-- Directions --
Read the data below. Every line holding the string "Range" must be copied.

+++ Given data +++

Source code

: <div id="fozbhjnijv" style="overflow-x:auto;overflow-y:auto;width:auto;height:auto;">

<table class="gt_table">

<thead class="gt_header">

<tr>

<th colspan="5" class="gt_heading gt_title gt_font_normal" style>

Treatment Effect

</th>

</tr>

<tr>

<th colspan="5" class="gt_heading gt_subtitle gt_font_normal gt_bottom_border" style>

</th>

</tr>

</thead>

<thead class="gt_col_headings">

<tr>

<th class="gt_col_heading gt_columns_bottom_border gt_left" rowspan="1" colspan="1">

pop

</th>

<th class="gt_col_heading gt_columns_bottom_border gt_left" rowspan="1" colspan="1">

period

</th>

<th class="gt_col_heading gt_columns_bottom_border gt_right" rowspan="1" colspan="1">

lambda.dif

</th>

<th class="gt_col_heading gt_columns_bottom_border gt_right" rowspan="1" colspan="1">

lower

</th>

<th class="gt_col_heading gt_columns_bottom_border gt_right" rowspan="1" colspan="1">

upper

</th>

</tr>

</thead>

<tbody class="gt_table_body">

+++
+++ Given data +++

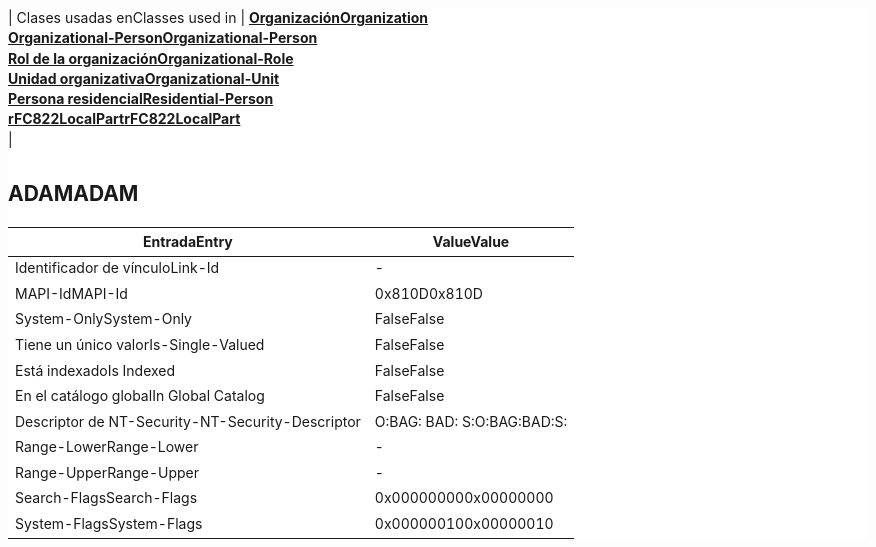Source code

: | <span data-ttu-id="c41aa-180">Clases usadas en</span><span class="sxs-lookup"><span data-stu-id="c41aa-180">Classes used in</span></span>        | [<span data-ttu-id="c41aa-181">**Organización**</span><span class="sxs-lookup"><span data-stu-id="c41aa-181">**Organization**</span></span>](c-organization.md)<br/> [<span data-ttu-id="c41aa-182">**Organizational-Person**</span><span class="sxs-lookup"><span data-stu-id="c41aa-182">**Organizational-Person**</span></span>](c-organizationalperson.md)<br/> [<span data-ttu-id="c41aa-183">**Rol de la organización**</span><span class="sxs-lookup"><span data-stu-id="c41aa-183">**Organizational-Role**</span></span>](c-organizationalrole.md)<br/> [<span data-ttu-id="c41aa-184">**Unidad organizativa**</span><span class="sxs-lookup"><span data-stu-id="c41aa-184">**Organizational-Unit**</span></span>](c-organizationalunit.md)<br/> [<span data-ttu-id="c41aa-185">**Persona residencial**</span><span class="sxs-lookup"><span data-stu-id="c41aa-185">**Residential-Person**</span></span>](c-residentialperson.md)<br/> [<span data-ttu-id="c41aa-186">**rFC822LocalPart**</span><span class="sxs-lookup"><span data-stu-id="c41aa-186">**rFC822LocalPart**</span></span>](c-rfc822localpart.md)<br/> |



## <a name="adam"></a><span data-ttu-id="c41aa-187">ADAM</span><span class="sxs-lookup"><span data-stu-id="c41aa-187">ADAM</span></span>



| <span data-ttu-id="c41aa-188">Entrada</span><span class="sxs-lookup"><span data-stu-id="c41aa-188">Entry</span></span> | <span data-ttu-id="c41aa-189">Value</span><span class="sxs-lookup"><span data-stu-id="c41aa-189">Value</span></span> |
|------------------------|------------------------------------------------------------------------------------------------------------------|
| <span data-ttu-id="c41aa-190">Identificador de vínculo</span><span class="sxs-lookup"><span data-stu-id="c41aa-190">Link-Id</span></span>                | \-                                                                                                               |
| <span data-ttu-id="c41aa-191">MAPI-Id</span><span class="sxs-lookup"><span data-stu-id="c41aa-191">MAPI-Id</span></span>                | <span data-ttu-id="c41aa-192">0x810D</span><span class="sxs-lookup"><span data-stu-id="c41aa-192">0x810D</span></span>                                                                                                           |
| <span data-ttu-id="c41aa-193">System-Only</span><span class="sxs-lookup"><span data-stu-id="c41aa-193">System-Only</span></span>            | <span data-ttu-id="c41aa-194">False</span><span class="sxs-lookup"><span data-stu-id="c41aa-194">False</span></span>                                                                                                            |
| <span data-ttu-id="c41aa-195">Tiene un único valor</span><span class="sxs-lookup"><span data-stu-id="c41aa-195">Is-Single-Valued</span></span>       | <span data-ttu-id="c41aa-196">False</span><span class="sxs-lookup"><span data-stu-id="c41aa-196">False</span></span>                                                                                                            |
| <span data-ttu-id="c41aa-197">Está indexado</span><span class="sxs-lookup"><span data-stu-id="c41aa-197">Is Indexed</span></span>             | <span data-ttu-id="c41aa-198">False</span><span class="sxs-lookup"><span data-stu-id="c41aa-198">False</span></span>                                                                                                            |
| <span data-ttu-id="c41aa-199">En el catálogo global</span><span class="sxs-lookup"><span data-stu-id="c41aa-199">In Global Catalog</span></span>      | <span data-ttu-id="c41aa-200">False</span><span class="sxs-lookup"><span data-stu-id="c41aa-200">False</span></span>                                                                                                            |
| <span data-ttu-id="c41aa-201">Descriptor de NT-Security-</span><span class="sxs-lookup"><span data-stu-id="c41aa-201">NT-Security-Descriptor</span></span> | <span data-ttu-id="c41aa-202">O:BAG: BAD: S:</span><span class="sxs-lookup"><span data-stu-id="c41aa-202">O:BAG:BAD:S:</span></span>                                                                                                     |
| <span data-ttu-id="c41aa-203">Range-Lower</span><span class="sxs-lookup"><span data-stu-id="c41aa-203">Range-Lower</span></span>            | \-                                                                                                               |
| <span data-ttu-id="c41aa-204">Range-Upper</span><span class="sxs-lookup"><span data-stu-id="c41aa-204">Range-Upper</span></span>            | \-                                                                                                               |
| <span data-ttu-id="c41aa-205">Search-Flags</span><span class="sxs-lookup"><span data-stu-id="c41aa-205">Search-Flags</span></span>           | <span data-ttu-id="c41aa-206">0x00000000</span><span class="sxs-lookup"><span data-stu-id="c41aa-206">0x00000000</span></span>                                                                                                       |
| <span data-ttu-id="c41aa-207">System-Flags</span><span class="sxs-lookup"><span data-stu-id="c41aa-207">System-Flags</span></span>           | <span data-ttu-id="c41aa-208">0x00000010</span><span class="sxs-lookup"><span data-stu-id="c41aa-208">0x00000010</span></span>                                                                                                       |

+++

-- Answer to the exercise --
| <span data-ttu-id="c41aa-203">Range-Lower</span><span class="sxs-lookup"><span data-stu-id="c41aa-203">Range-Lower</span></span>            | \-                                                                                                               |
| <span data-ttu-id="c41aa-204">Range-Upper</span><span class="sxs-lookup"><span data-stu-id="c41aa-204">Range-Upper</span></span>            | \-                                                                                                               |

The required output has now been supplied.